The Price Impact of Currency Mark-Up and Bid-Ask Spreads



Nearly every traveler has been burned by a foreign currency transaction. It’s not only one of the biggest frustrations of going overseas, but it also acts as a major barrier of entry to getting started with currency trading. You’ve probably experienced it yourself. You go to exchange your money, and you’re offered a much lower rate than you expected.

The problem is that the currency exchange rate is only one piece of the story. When you purchase or sell foreign currency, the transaction can be saddled with a bunch of hidden fees. In addition to paying the necessary transfer fees and overseas bank charges, customers transacting in a foreign currency pair must also account for currency mark-up and unfavorable bid-ask spreads.

If you want the best foreign exchange rates for bank transfers, you need to understand the impact that these factors can have upon the prevailing foreign exchange rate. To give you the best chance of detecting and avoiding hidden foreign exchange fees, we’ve put together a brief guide to currency mark-up and bid-ask spreads.

How Does Currency Mark-Up Work?

If you're a forex trader or frequent international traveler, you're probably familiar with the relationship between currency mark-up and spot rates. But if you're not, here's a quick primer.

As you may or may not know, an exchange rate is the price of one currency expressed in terms of another currency. For example, the current exchange rate of the euro to the US Dollar is approximately $1.18. This means that one euro is worth about $1.18 in American currency. The exchange rate is based on the relative market activity of the two base currencies.

In comparison, the spot rate is the current exchange rate that you would get if you bought and sold a currency pair from a forex broker. Spot rates are constantly updated and republished by currency market exchange brokers to ensure a continuous live market for currency pairs.

The currency market is a highly competitive market. The big companies are all trying to make a profit, and they do this by marking up currency prices relative to their spot rate. A quick and easy way to check currency mark-up is to compare the foreign exchange rate offered by your bank to the corresponding spot rate offered by a trusted forex broker. As a general rule, if your bank is offering a high exchange rate with low currency mark-up, you’re probably getting a good deal.

How Do Bid-Ask Spreads Work?

Also known as the buy-sell spread, the bid-ask spread is the difference between what buyers and sellers are willing to pay for a currency pair. The bid is the price at which a buyer is willing to purchase a currency pair while the ask is the price at which a seller is willing to sell a currency pair.

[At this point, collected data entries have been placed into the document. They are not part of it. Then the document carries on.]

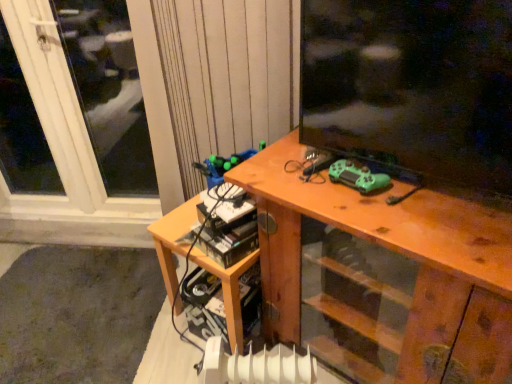
Measure the distance between green matte game controller at center and camera.

The depth of green matte game controller at center is 3.68 feet.

Image resolution: width=512 pixels, height=384 pixels. Describe the element at coordinates (73, 111) in the screenshot. I see `white plastic window at upper left` at that location.

Locate an element on the screen. white plastic radiator at lower center is located at coordinates (256, 365).

The image size is (512, 384). What do you see at coordinates (412, 85) in the screenshot? I see `matte black tv at upper right` at bounding box center [412, 85].

What do you see at coordinates (173, 240) in the screenshot? Image resolution: width=512 pixels, height=384 pixels. I see `wooden table at lower left` at bounding box center [173, 240].

Locate an element on the screen. The image size is (512, 384). wooden table at lower left is located at coordinates (173, 240).

The height and width of the screenshot is (384, 512). Identify the location of green matte game controller at center. (357, 177).

This screenshot has height=384, width=512. I want to click on equipment below the white plastic window at upper left (from the image's perspective), so click(x=357, y=177).

Which is more to the right, green matte game controller at center or white plastic window at upper left?

From the viewer's perspective, green matte game controller at center appears more on the right side.

From the image's perspective, which is below, green matte game controller at center or white plastic window at upper left?

green matte game controller at center is shown below in the image.

Which object is wider, green matte game controller at center or white plastic window at upper left?

With larger width is green matte game controller at center.

Is white plastic radiator at lower center in front of or behind matte black tv at upper right in the image?

white plastic radiator at lower center is positioned farther from the viewer than matte black tv at upper right.

Which point is more distant from viewer, (264,347) or (378,71)?

The point (264,347) is behind.

From the image's perspective, is white plastic radiator at lower center located above matte black tv at upper right?

No.

Is wooden desk at center closer to camera compared to wooden table at lower left?

Yes, it is in front of wooden table at lower left.

In terms of height, does wooden desk at center look taller or shorter compared to wooden table at lower left?

Considering their sizes, wooden desk at center has more height than wooden table at lower left.

You are a GUI agent. You are given a task and a screenshot of the screen. Output one action in this format:
    pyautogui.click(x=<x>, y=<y>)
    Task: Click on the desk on the right of wooden table at lower left
    Image resolution: width=512 pixels, height=384 pixels.
    Given the screenshot: What is the action you would take?
    pyautogui.click(x=397, y=252)

What's the angular difference between wooden desk at center and wooden table at lower left's facing directions?

0.000496 degrees separate the facing orientations of wooden desk at center and wooden table at lower left.

Which of these two, wooden desk at center or matte black tv at upper right, is bigger?

With larger size is wooden desk at center.

From the picture: Is wooden desk at center in front of or behind matte black tv at upper right in the image?

In the image, wooden desk at center appears behind matte black tv at upper right.

From the image's perspective, which one is positioned lower, wooden desk at center or matte black tv at upper right?

wooden desk at center.

In the scene shown: Can you confirm if wooden desk at center is wider than matte black tv at upper right?

Indeed, wooden desk at center has a greater width compared to matte black tv at upper right.

Is white plastic window at upper left beside wooden table at lower left?

white plastic window at upper left is not next to wooden table at lower left, and they're not touching.

Who is taller, white plastic window at upper left or wooden table at lower left?

Standing taller between the two is white plastic window at upper left.

The image size is (512, 384). I want to click on table that is in front of the white plastic window at upper left, so click(173, 240).

Considering the sizes of objects matte black tv at upper right and white plastic radiator at lower center in the image provided, who is smaller, matte black tv at upper right or white plastic radiator at lower center?

white plastic radiator at lower center.

Can we say matte black tv at upper right lies outside white plastic radiator at lower center?

Yes, matte black tv at upper right is outside of white plastic radiator at lower center.

From a real-world perspective, between white plastic radiator at lower center and white plastic window at upper left, who is vertically lower?

white plastic radiator at lower center is physically lower.

Who is bigger, white plastic radiator at lower center or white plastic window at upper left?

Bigger between the two is white plastic window at upper left.

Based on the photo, considering the sizes of objects white plastic radiator at lower center and white plastic window at upper left in the image provided, who is taller, white plastic radiator at lower center or white plastic window at upper left?

white plastic window at upper left is taller.

Which is less distant, (234, 375) or (46, 136)?

Point (234, 375) appears to be closer to the viewer than point (46, 136).

Where is `window located above the green matte game controller at center (from the image's perspective)`? window located above the green matte game controller at center (from the image's perspective) is located at coordinates (73, 111).

Identify the location of window screen above the white plastic radiator at lower center (from a real-world perspective). (412, 85).

Based on their spatial positions, is white plastic window at upper left or wooden desk at center further from white plastic radiator at lower center?

Based on the image, white plastic window at upper left appears to be further to white plastic radiator at lower center.

Looking at the image, which one is located further to wooden table at lower left, white plastic window at upper left or green matte game controller at center?

The object further to wooden table at lower left is white plastic window at upper left.

Looking at this image, from the image, which object appears to be farther from wooden table at lower left, matte black tv at upper right or wooden desk at center?

matte black tv at upper right is positioned further to the anchor wooden table at lower left.

In the scene shown: Considering their positions, is white plastic radiator at lower center positioned further to white plastic window at upper left than wooden desk at center?

white plastic radiator at lower center.

From the image, which object appears to be farther from wooden desk at center, white plastic window at upper left or white plastic radiator at lower center?

Based on the image, white plastic window at upper left appears to be further to wooden desk at center.

Considering their positions, is wooden table at lower left positioned further to wooden desk at center than white plastic window at upper left?

white plastic window at upper left.

Which object lies nearer to the anchor point matte black tv at upper right, green matte game controller at center or wooden desk at center?

The object closer to matte black tv at upper right is green matte game controller at center.

Which object lies nearer to the anchor point matte black tv at upper right, green matte game controller at center or wooden table at lower left?

green matte game controller at center is positioned closer to the anchor matte black tv at upper right.

In order to click on desk between green matte game controller at center and white plastic radiator at lower center vertically in this screenshot , I will do `click(397, 252)`.

The height and width of the screenshot is (384, 512). I want to click on table between white plastic window at upper left and green matte game controller at center in the horizontal direction, so click(173, 240).

Locate an element on the screen. The height and width of the screenshot is (384, 512). desk between matte black tv at upper right and wooden table at lower left in the vertical direction is located at coordinates (397, 252).

Image resolution: width=512 pixels, height=384 pixels. What are the coordinates of `table that lies between green matte game controller at center and white plastic radiator at lower center from top to bottom` in the screenshot? It's located at (173, 240).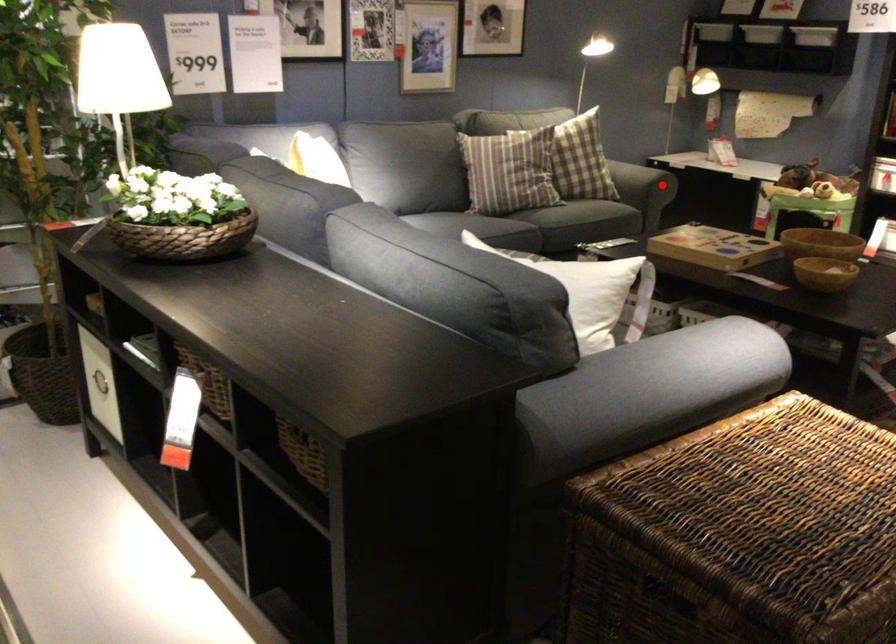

Since the bid-ask spread is the difference between the two prices, currency traders and foreign exchange brokers can exploit this spread to make a profit. For example, a foreign exchange kiosk in the U.S. might advertise euros at the following forex rate:

  • €1 = $1.20/ $1.30

If an American traveler visited the kiosk wanting to stock up on euros before leaving the country, they would need to purchase at the ask price (the higher rate). So, if the traveler wanted €4,000, they would have to pay the operator $5,200.

A few minutes later, another customer might arrive looking to exchange €4,000 for U.S. dollars. The kiosk operator can then buy these euros at the bid price, offering the second customer $4,800 in exchange for their €4,000.

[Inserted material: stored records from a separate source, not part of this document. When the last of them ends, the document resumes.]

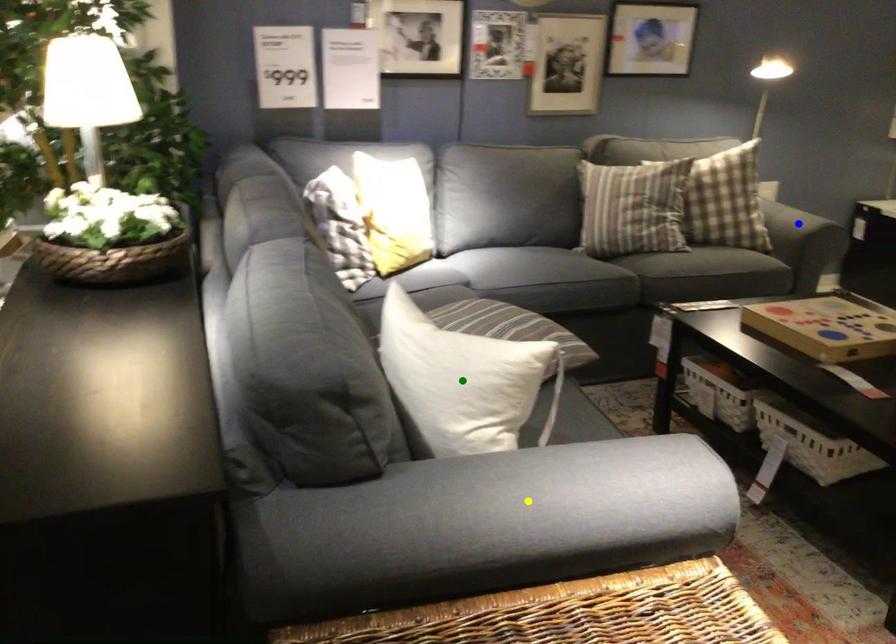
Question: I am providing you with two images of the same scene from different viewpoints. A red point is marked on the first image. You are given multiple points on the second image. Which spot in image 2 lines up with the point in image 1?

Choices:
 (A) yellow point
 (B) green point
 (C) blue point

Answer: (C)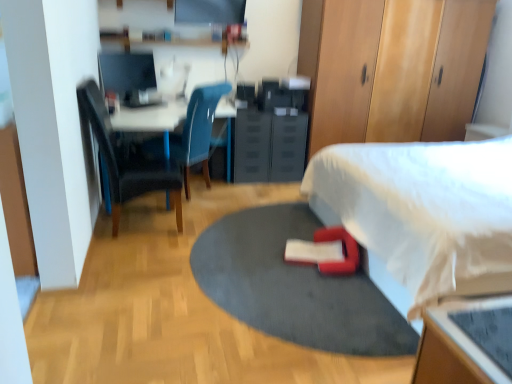
Question: Is red fabric bean bag chair at lower center spatially inside red rubber yoga mat at center, or outside of it?

Choices:
 (A) inside
 (B) outside

Answer: (B)

Question: From a real-world perspective, is red fabric bean bag chair at lower center above or below red rubber yoga mat at center?

Choices:
 (A) above
 (B) below

Answer: (A)

Question: Which object is positioned farthest from the black plastic drawer at center?

Choices:
 (A) matte black monitor at upper left
 (B) white fabric bed at lower right
 (C) wooden dresser at upper right, the 2th dresser viewed from the left
 (D) dark blue fabric chair at left, marked as the first chair in a front-to-back arrangement
 (E) matte blue chair at center, which ranks as the second chair in front-to-back order

Answer: (B)

Question: Which object is positioned closest to the white glossy desk at upper left?

Choices:
 (A) matte blue chair at center, which ranks as the second chair in front-to-back order
 (B) dark blue fabric chair at left, marked as the first chair in a front-to-back arrangement
 (C) red rubber yoga mat at center
 (D) black plastic drawer at center
 (E) red fabric bean bag chair at lower center

Answer: (A)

Because of the way the bid-ask spread is structured, the kiosk operator is able to make a tidy profit of $400 from two customers, and that's not even accounting for the markup they could charge on each transaction.

To be clear, this example is a bit contrived and doesn't reflect the actual bid-ask spreads for currencies. There are many other factors that impact the price of a currency pair, including the exchange rate, the liquidity of the currency pair, and whether or not a currency pair is in contango or backwardation.

That's not to say that bid-ask spread isn't an important factor when transferring foreign currencies. If you want to minimize your exposure to unfavorable bid-ask spreads, the best thing you can do is shop around to find the best rates. In most cases, your bank or credit union will offer better exchange rates and more competitive spreads then airport kiosks and online currency converters.

The Bottom Line

Understanding the theory and mechanics of currency mark-up and bid-ask spreads will help you make more informed decisions when it comes to currency transfers and trading. A little research goes a long way and by shopping around for the best deals, you'll be able to mitigate a lot of the impact of foreign exchange fees, currency mark-up, and wide bid-ask spreads.